Unlike unsigned integers (which define wrapping modulo \(2^N\)), signed integer overflow is UB. * Code: int a = INT_MAX + 1; * Risk: The compiler may assume a + 1 > a is always true. If you write if (a + 1 < a) handle_overflow();, the compiler may optimize this check away entirely.

B. Memory Access Violations

  • Buffer Overflow: Accessing arr[5] when the size is 5.
    • Misconception: "It will cause a Segfault."
    • Reality: It might crash. It might also overwrite adjacent stack variables (silent data corruption) or alter return addresses (security vulnerability).
  • Null/Wild Pointer Dereference: Reading/writing *p when p is NULL or uninitialized.
  • Use-After-Free: Accessing memory after calling free().

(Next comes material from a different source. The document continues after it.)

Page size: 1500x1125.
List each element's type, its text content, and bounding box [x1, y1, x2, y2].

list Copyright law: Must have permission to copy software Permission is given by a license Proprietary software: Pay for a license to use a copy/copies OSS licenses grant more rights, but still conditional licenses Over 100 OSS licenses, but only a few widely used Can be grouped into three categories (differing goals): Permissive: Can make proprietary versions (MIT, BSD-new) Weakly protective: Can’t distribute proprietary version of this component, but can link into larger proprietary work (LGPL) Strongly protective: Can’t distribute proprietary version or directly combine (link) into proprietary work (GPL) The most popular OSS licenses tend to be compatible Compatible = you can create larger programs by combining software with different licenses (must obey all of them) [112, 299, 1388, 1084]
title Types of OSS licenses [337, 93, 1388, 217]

C. Strict Aliasing Violations

The standard assumes pointers of different types (except char*) do not point to the same memory location. * Code: Casting float* to int* and dereferencing it. * Risk: The compiler may reorder reads and writes, assuming the two pointers are unrelated, leading to stale data being read.


The "Nasal Demons" Concept A famous humorous term in the C community. Since the standard imposes no limits on UB, a compiler could theoretically "make demons fly out of your nose." In reality, this manifests as "Time Travel" optimizations, where code logically preceding the UB is deleted because the compiler reasons backward that the UB could not have been reached.